Les dossiers montrent que le plus gros gestionnaire d’or russe exporté vers les Émirats arabes unis était Temis Luxury Middle East, une filiale de Dubaï de la société française de logistique Temis Luxury, impliquée dans l’expédition de 15,6 tonnes d’une valeur de 863 millions de dollars d’avril 2022 au 3 mars.

Broca Houy, responsable de la conformité chez Temis Luxury Group, a déclaré que la société « se conforme pleinement aux lois et réglementations des Émirats arabes unis pour les activités de transitaire ».

Il a déclaré que Temis n’achetait pas d’or russe et n’acceptait que les commandes de transport d’opérateurs non soumis aux sanctions américaines.
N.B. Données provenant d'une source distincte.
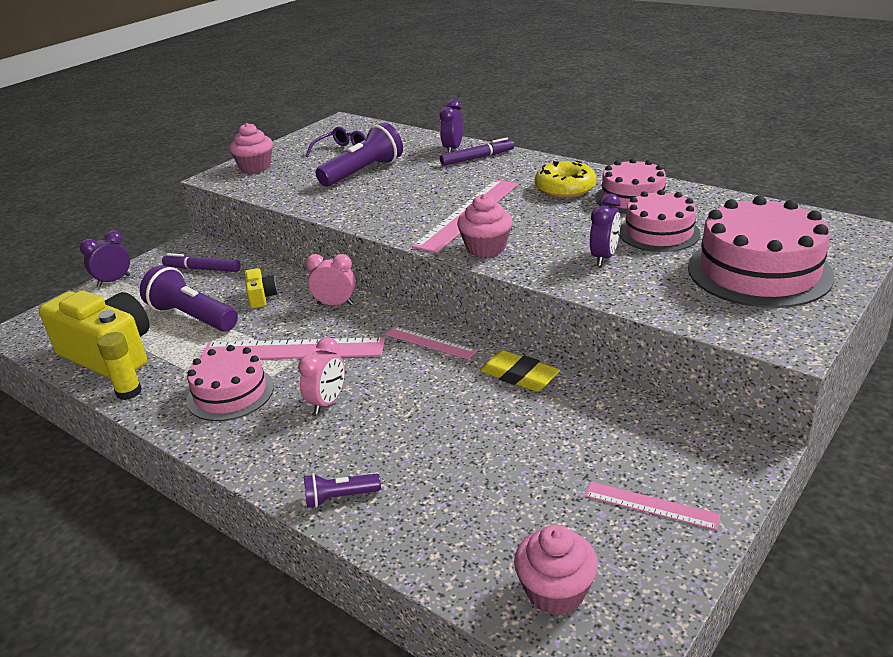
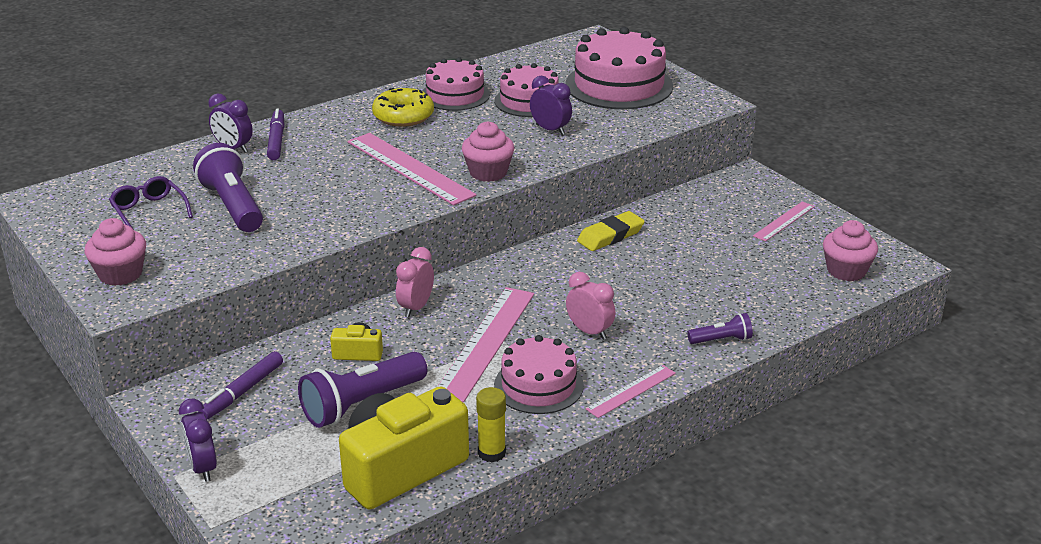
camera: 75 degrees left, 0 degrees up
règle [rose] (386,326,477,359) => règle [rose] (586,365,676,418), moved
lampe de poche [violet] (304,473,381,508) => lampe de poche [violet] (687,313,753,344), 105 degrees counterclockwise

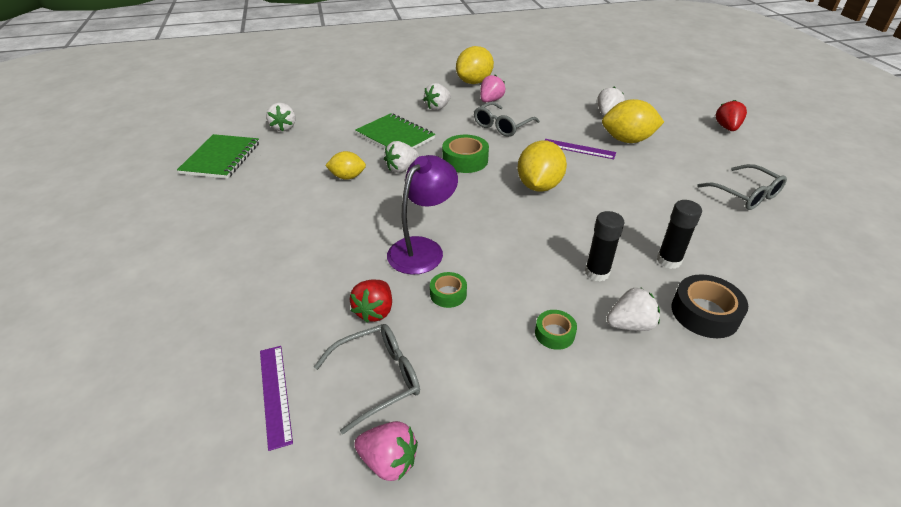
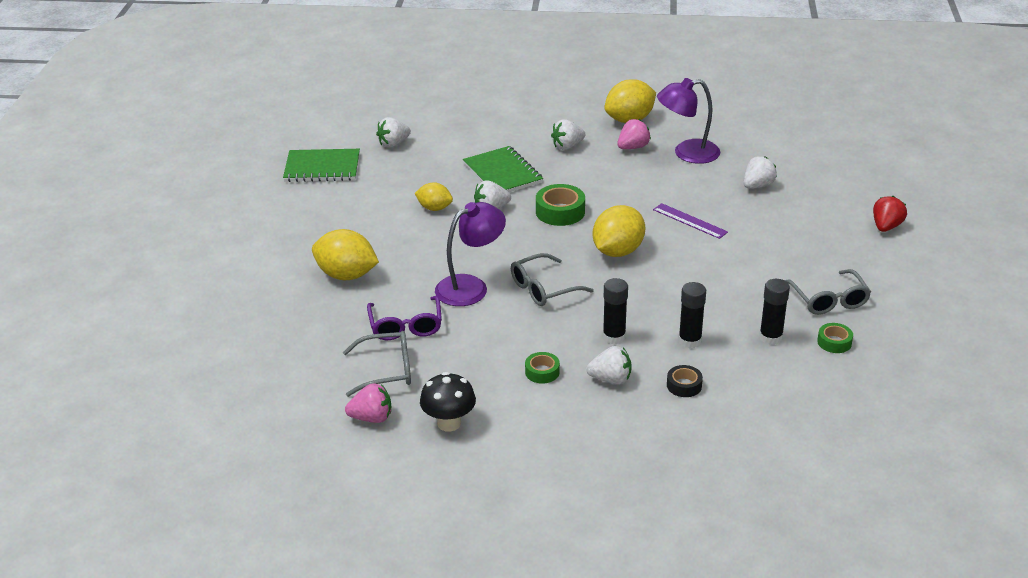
camera: 20 degrees right, 5 degrees down
règle [violet] (260,346,293,451) => nothing
nothing => champignon [noir] (420,372,476,432)
nothing => lampe [violet] (657,78,720,164)
nothing => bâton de colle [noir] (759,279,790,345)
ruban adhésif [vert] (430,272,467,308) => ruban adhésif [vert] (817,323,853,353), moved
lunettes [gris] (474,102,540,137) => lunettes [gris] (511,253,594,306), moved
citron [jaune] (602,99,664,143) => citron [jaune] (312,229,379,280), moved
fraise [rouge] (349,280,392,323) => lunettes [violet] (367,296,442,340)
carnet [vert] (177,134,259,179) => carnet [vert] (283,149,360,182), 60 degrees clockwise
fraise [blanc] (266,103,295,131) => fraise [blanc] (376,117,411,148), 45 degrees clockwise
fraise [rose] (354,421,418,481) => fraise [rose] (345,383,391,423), 45 degrees counterclockwise
ruban adhésif [noir] (672,274,748,338) => ruban adhésif [noir] (667,365,703,397), x0.59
Interrogé sur les expéditions, le ministère français des Finances a déclaré qu’il ne commenterait pas les cas individuels mais qu’il était très attaché à l’application des sanctions.

Les sanctions européennes ne s’appliquent généralement pas aux filiales à l’étranger, de sorte que les entreprises européennes dont les filiales étaient impliquées dans des expéditions d’or russe vers les Émirats arabes unis, la Turquie ou Hong Kong n’auraient pas nécessairement enfreint les lois, a déclaré Tan Albayrak, avocat chargé des sanctions chez Reed Smith à Londres. .

Le deuxième plus grand gestionnaire de lingots russes aux Émirats arabes unis, avec une implication dans des expéditions de 14,6 tonnes d’une valeur de 820 millions de dollars, était la société de logistique Transguard, qui fait partie du groupe Emirates, la compagnie aérienne aux hôtels appartenant au fonds de richesse de l’État du Golfe.

Emirates a déclaré qu’elle n’avait pas acheté d’or russe, qu’elle opérait en pleine conformité avec les lois applicables et qu’elle avait maintenant cessé de le transporter.

« En raison des récents développements réglementaires, Transguard ne fournit plus de services logistiques concernant les expéditions d’or vers ou depuis la Russie », a-t-il déclaré.

À Hong Kong, la plupart des expéditions d’or russe ont été traitées par Vpower Finance Security Hong Kong Ltd, une société de logistique chinoise. Il a été impliqué dans l’importation de 20,5 tonnes d’or d’une valeur de 1,2 milliard de dollars entre mai 2022 et le 3 mars, selon les archives.

Vpower Finance Security n’a pas répondu aux demandes de commentaires.